> Document segment
Important: This documentation covers Yarn 1 (Classic).
For Yarn 2+ docs and migration guide, see yarnpkg.com.

Package detail

scikitjs

javascriptdata839ISC1.24.0TypeScript support: included

Scikit-Learn for JS

pandas, data-analysis, data-manipulation, analysis

readme

scikit.js

Coverage Status Release

TypeScript package for predictive data analysis, data preparation and machine learning.

Aims to be a Typescript port of the scikit-learn python library.

This library is for users who wish to train or deploy their models to JS environments (browser, mobile) but with a familiar API.

Generic math operations are powered by Tensorflow.js core layer for faster calculation.

Documentation site: www.scikitjs.org

135392530-81ed4901-10fc-4d74-9fec-da8c968573f5

Installation

Frontend Users

For use with modern bundlers in a frontend application, simply

npm i @tensorflow/tfjs scikitjs

We depend on the tensorflow library in order to make our calculations fast, but we don't ship it in our bundle. We use it as a peer dependency. General usage is as follows.

import * as tf from '@tensorflow/tfjs'
import * as sk from 'scikitjs'
sk.setBackend(tf)

This allows us to build a library that can be used in Deno, Node, and the browser with the same configuration.

Backend Users

For Node.js users who wish to bind to the Tensorflow C++ library, simply import the tensorflow C++ version, and use that as the tf library

npm i @tensorflow/tfjs-node scikitjs
const tf = require('@tensorflow/tfjs-node')
const sk = require('scikitjs')
sk.setBackend(tf)

Note: If you have ESM enabled (by setting type="module" in your package.json), then you can consume this library with import / export, like in the following code block.

import * as tf from '@tensorflow/tfjs-node'
import * as sk from 'scikitjs'
sk.setBackend(tf)

Script src

For those that wish to use script src tags, simply

<script type="module">
  import * as tf from 'https://cdn.skypack.dev/@tensorflow/tfjs'
  import * as sk from 'https://cdn.skypack.dev/scikitjs'
  sk.setBackend(tf)

  // or alternatively you can pull the bundle from unpkg 
  // import * as sk from "https://unpkg.com/scikitjs/dist/web index.min.js"
</script>

Simple Example

import * as tf from '@tensorflow/tfjs'
import { setBackend, LinearRegression } from 'scikitjs'
setBackend(tf)

> Records provided
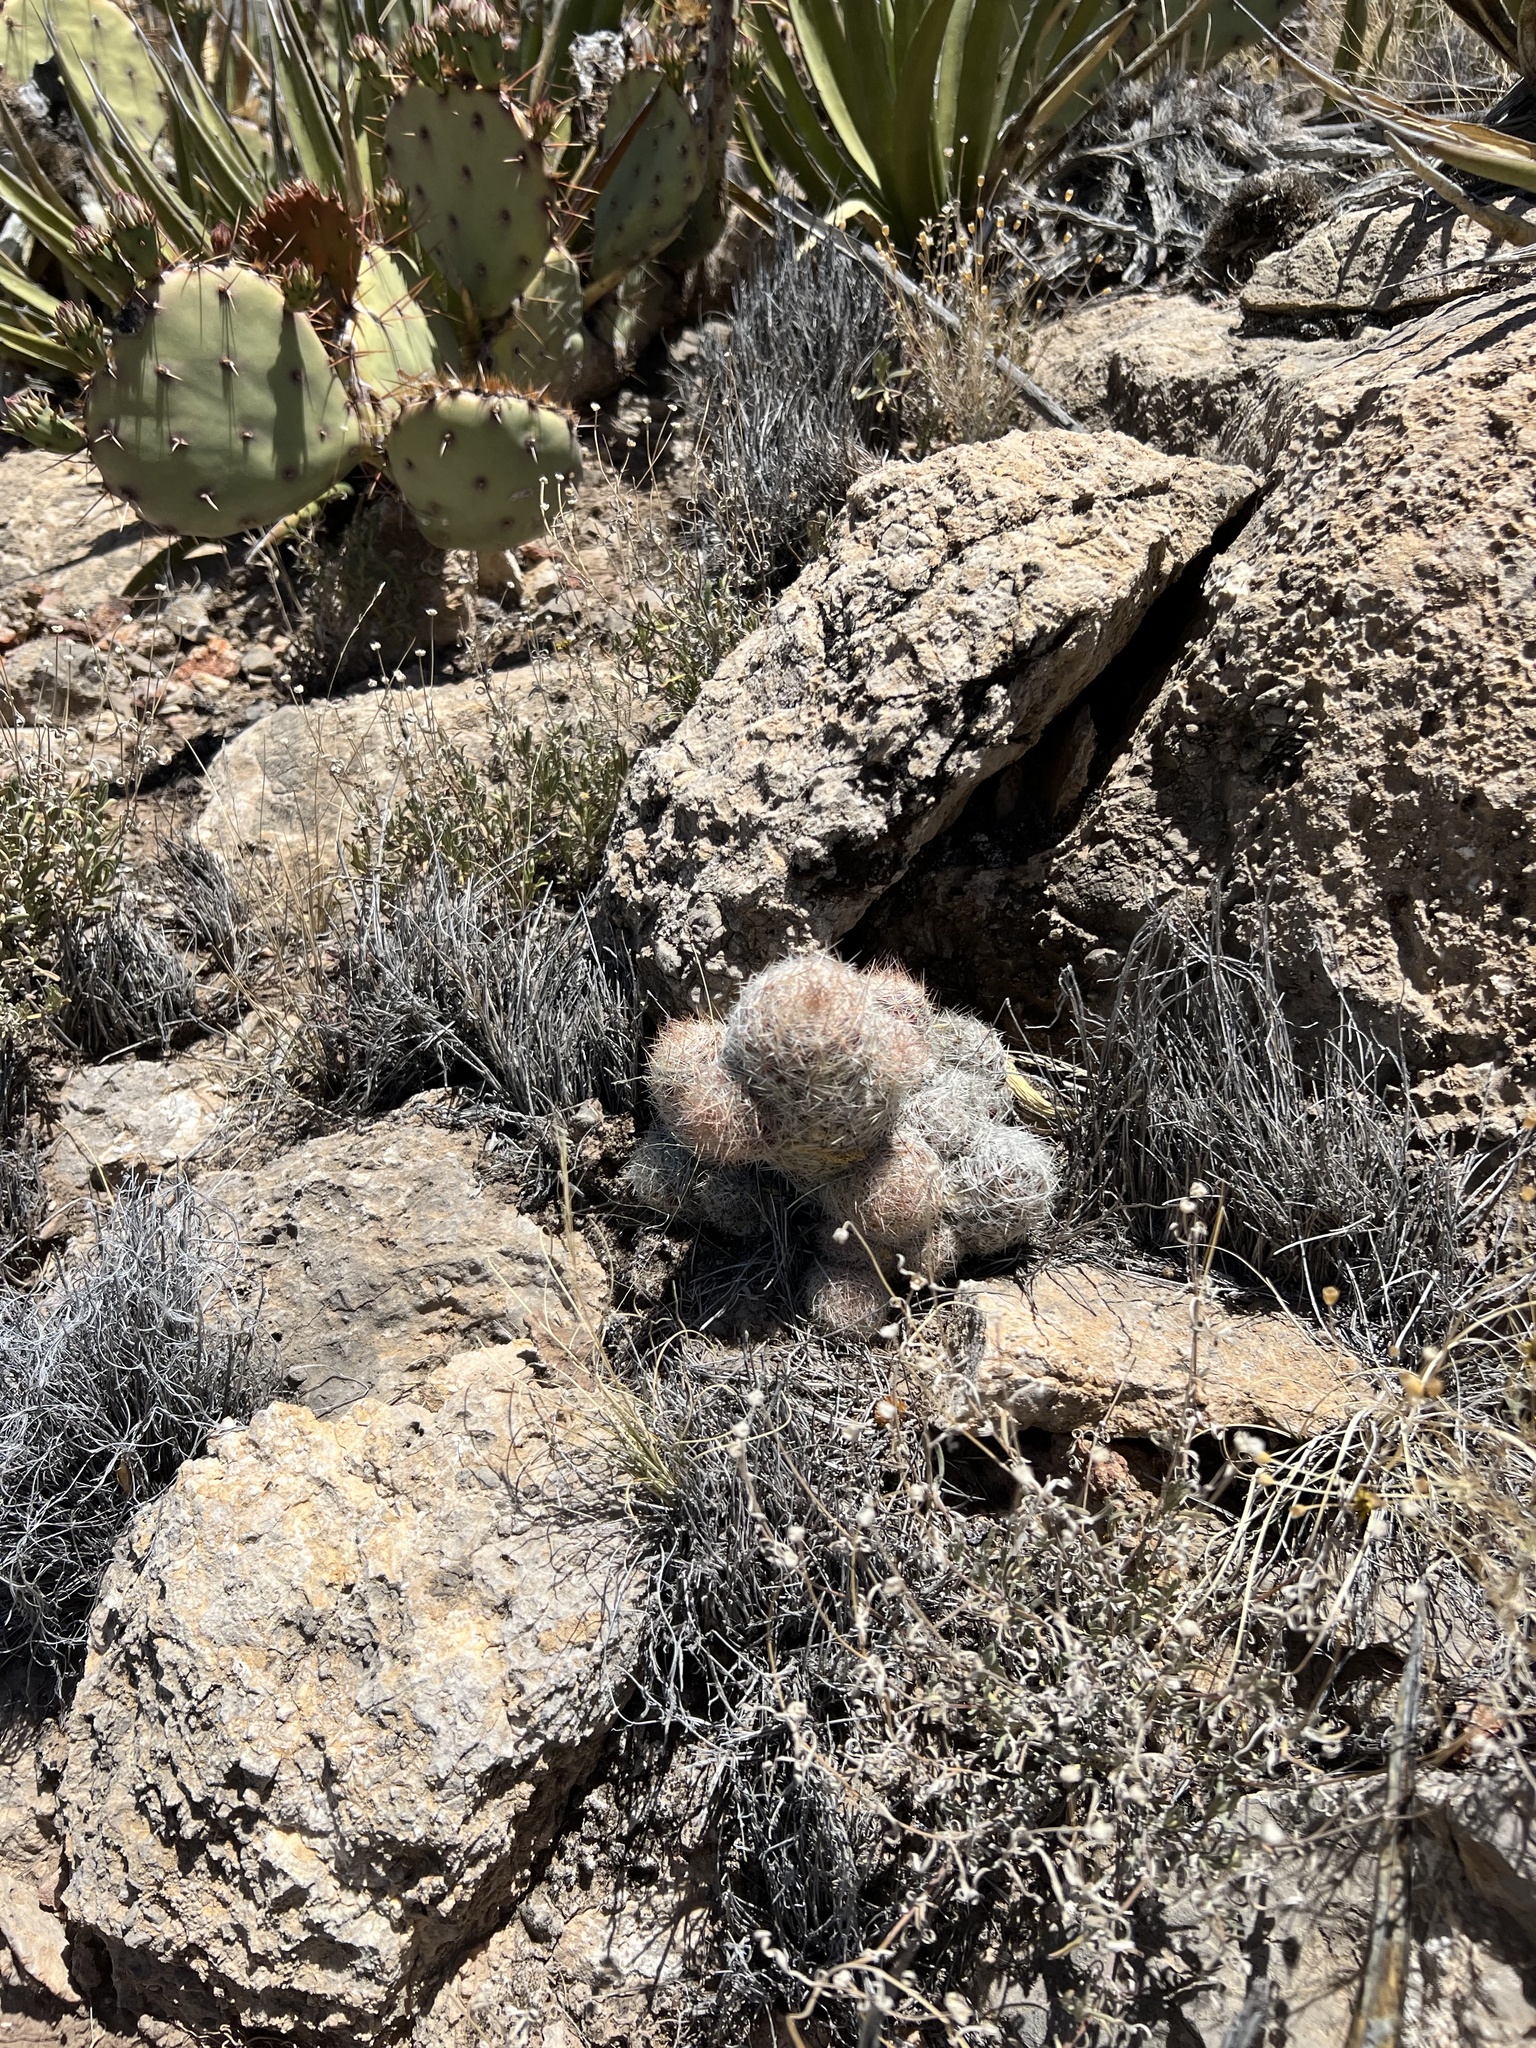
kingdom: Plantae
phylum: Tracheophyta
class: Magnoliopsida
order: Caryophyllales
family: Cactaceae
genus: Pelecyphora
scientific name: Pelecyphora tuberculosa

...

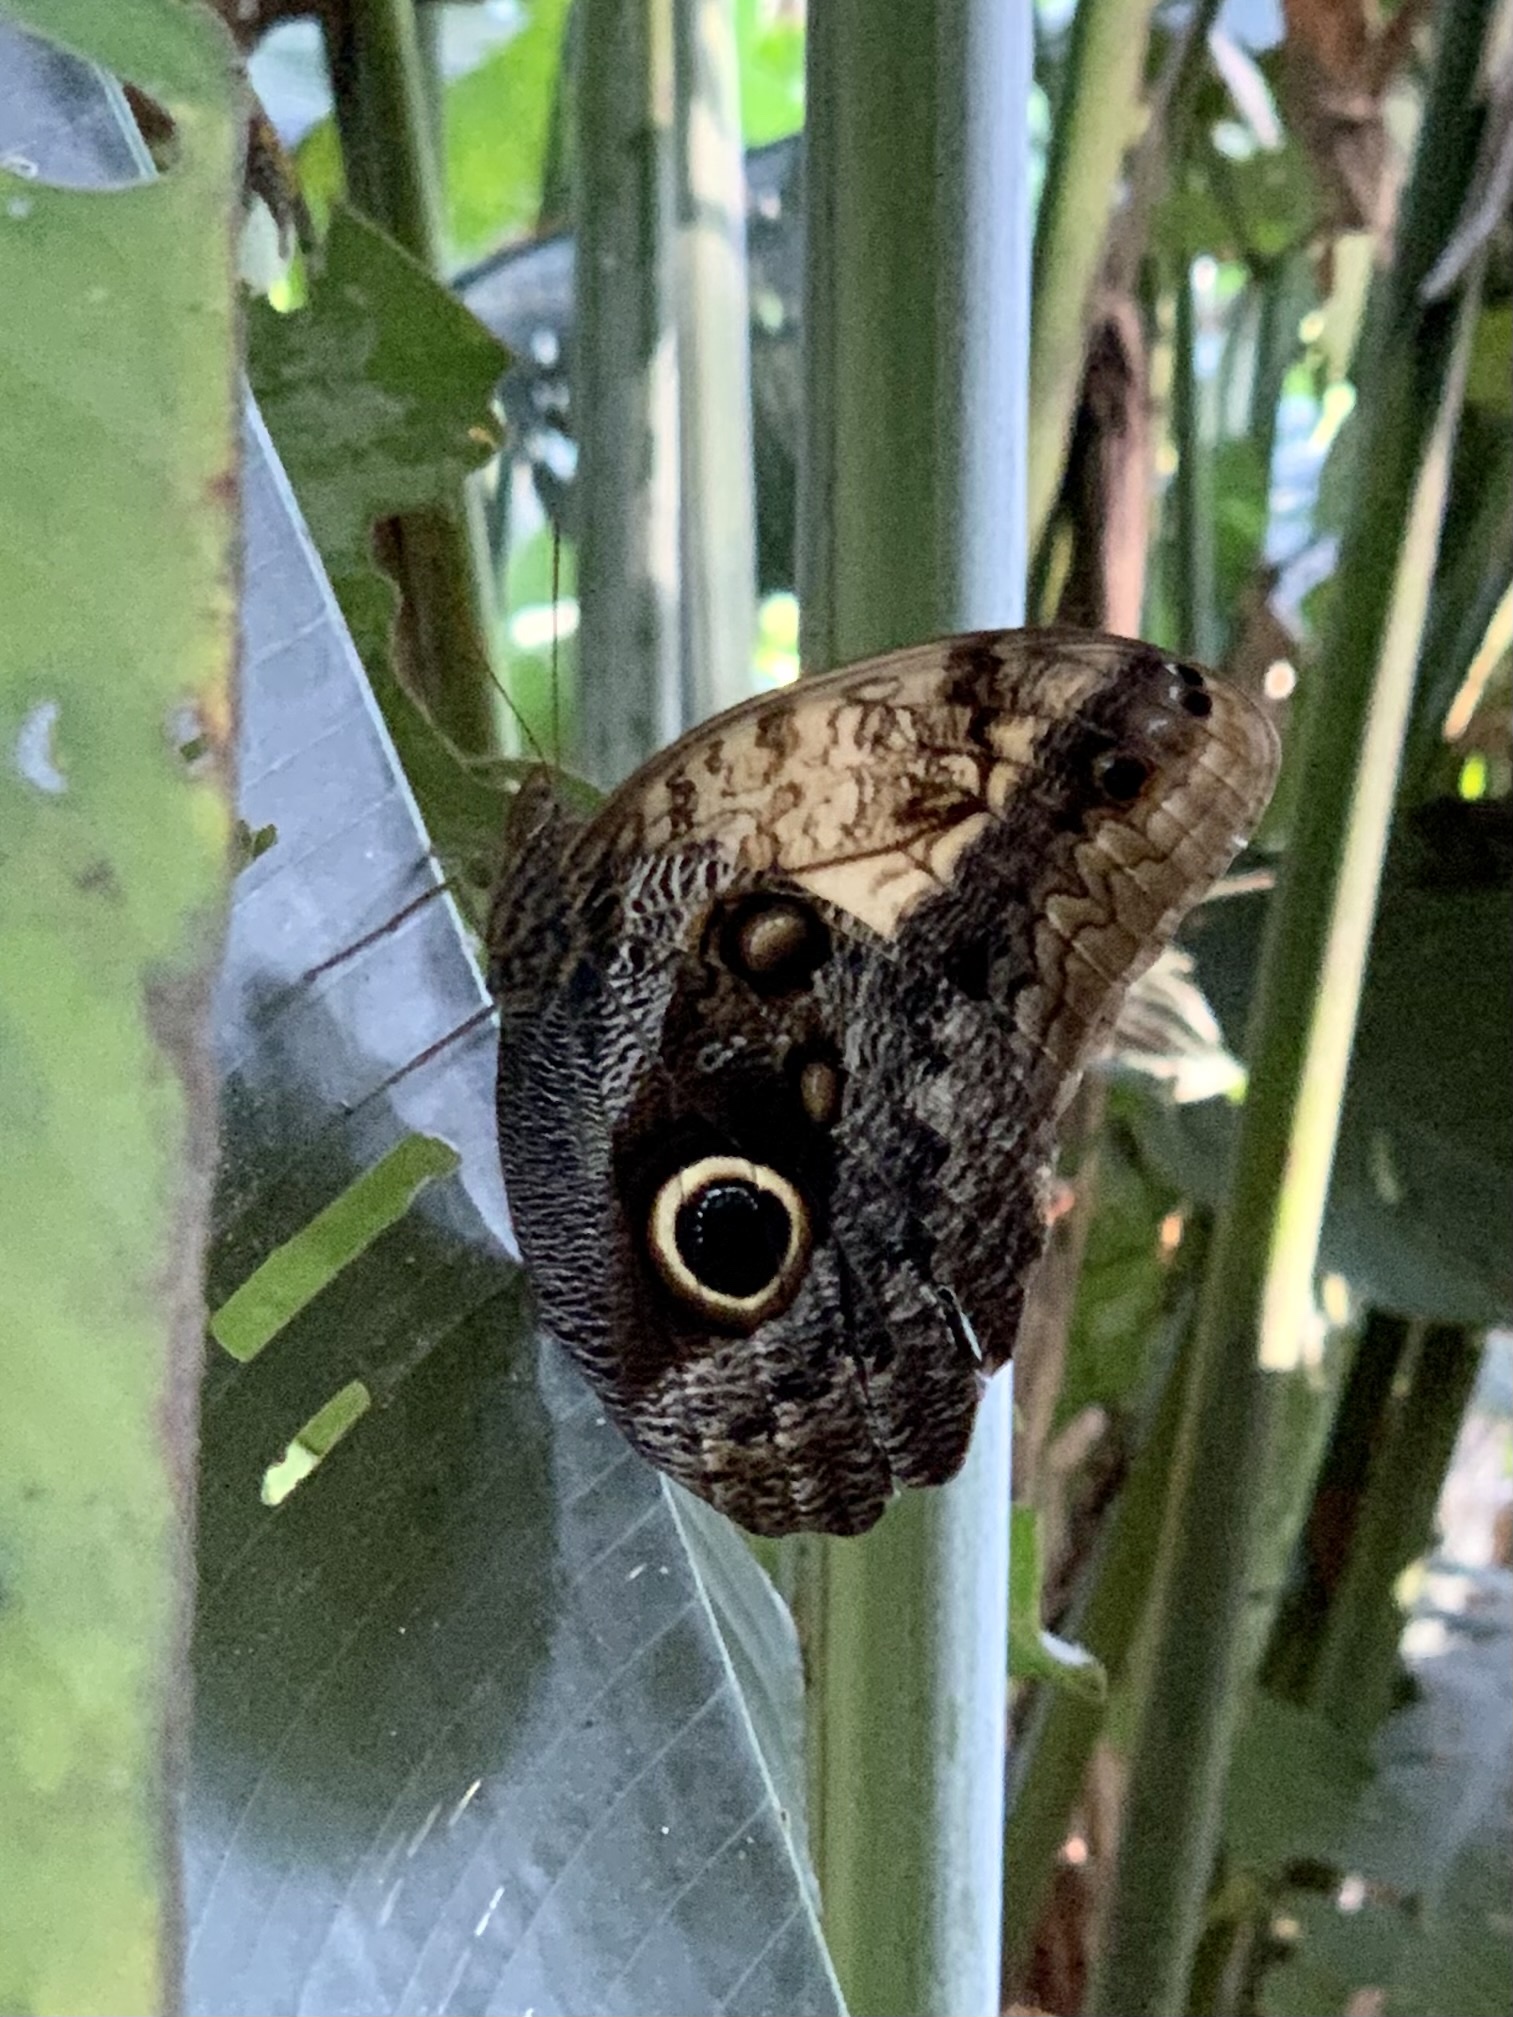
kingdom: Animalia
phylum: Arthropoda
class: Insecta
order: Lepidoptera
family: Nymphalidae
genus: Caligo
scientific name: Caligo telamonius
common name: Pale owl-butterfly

> Problem to solve
Answer these questions from the scikitjs package page, giving each answer on its own line with the matching number.
1. Which Python library does the package aim to port to TypeScript?
2. Which npm package should Node.js users import to bind to the TensorFlow C++ library?
3. What setting in package.json enables ESM?

> Correct response
1. The scikit-learn Python library.
2. @tensorflow/tfjs-node
3. type="module"